→ TASK TO CARRY OUT
All records must be quoted exactly. Omit the pictures.

→ INPUT DATA
--------------------

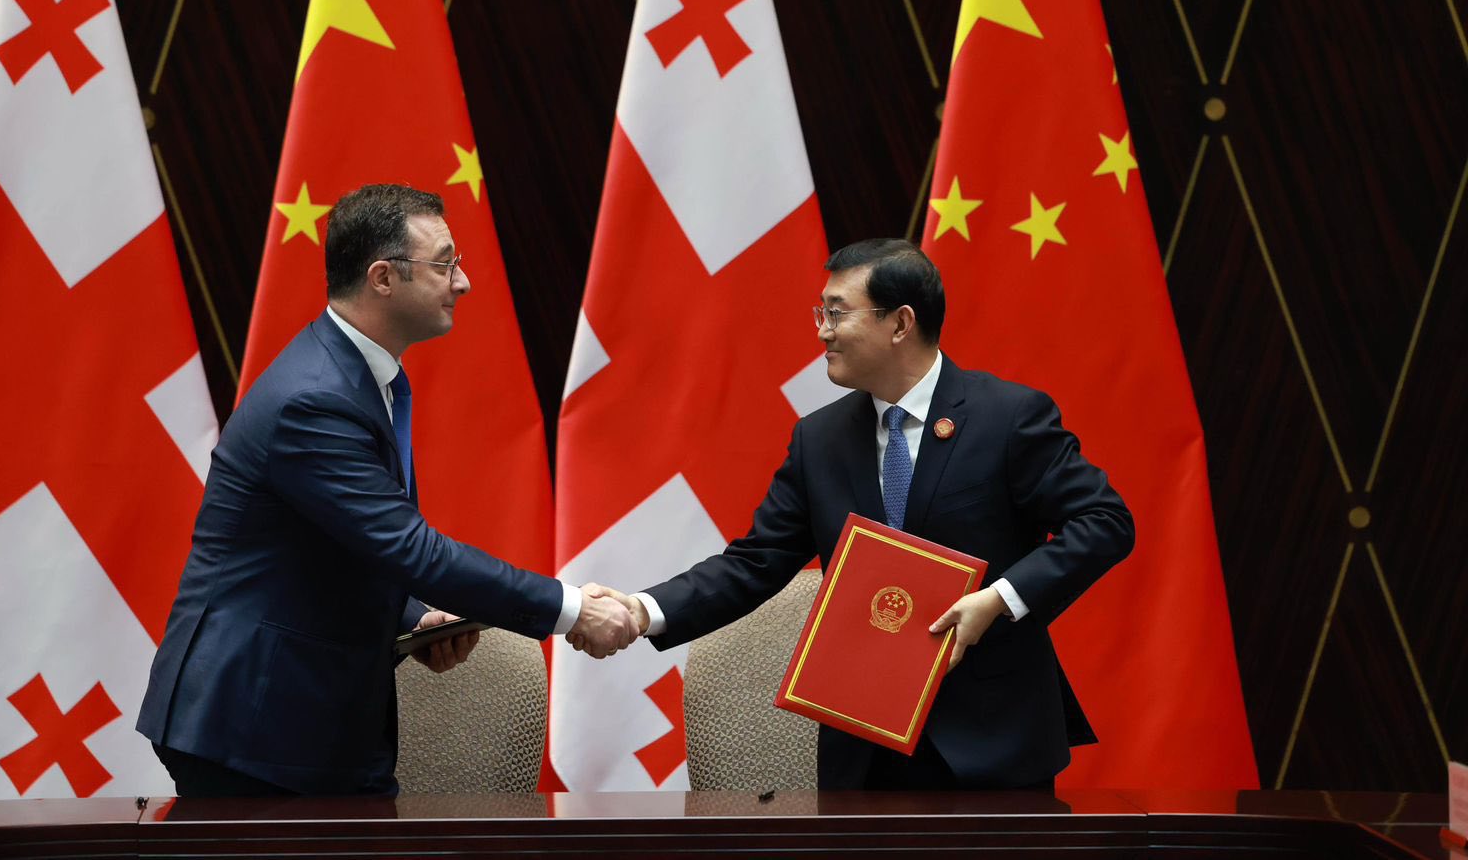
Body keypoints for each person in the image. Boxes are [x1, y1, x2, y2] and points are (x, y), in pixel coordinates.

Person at [576, 239, 1134, 791]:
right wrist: (643, 610)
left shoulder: (1007, 417)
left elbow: (1104, 521)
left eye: (837, 313)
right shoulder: (819, 439)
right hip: (864, 746)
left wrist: (998, 599)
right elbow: (755, 561)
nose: (823, 331)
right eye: (821, 313)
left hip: (994, 741)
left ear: (900, 323)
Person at [138, 184, 636, 797]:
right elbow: (412, 549)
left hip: (308, 719)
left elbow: (337, 545)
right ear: (382, 278)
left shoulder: (361, 377)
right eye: (445, 264)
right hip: (253, 728)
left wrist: (413, 617)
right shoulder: (314, 399)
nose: (463, 282)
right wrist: (573, 609)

--------------------

→ RESULT OF THIS TASK
Body keypoints for each person in the image. Boxes are [x1, y1, x2, y2] and points are (x, y), in pixel coordinates.

Person at [576, 239, 1134, 791]:
right wrist: (643, 610)
left shoulder: (1007, 417)
left elbow: (1104, 521)
left eye: (837, 313)
right shoulder: (819, 439)
right hip: (864, 746)
left wrist: (998, 599)
right elbow: (755, 561)
nose: (823, 331)
right eye: (821, 313)
left hip: (994, 741)
left ear: (900, 323)
Person at [138, 184, 636, 797]:
right elbow: (412, 549)
left hip: (308, 719)
left elbow: (337, 545)
right ear: (382, 278)
left shoulder: (361, 377)
right eye: (445, 264)
right hip: (253, 728)
left wrist: (413, 617)
right shoulder: (314, 399)
nose: (463, 282)
right wrist: (573, 609)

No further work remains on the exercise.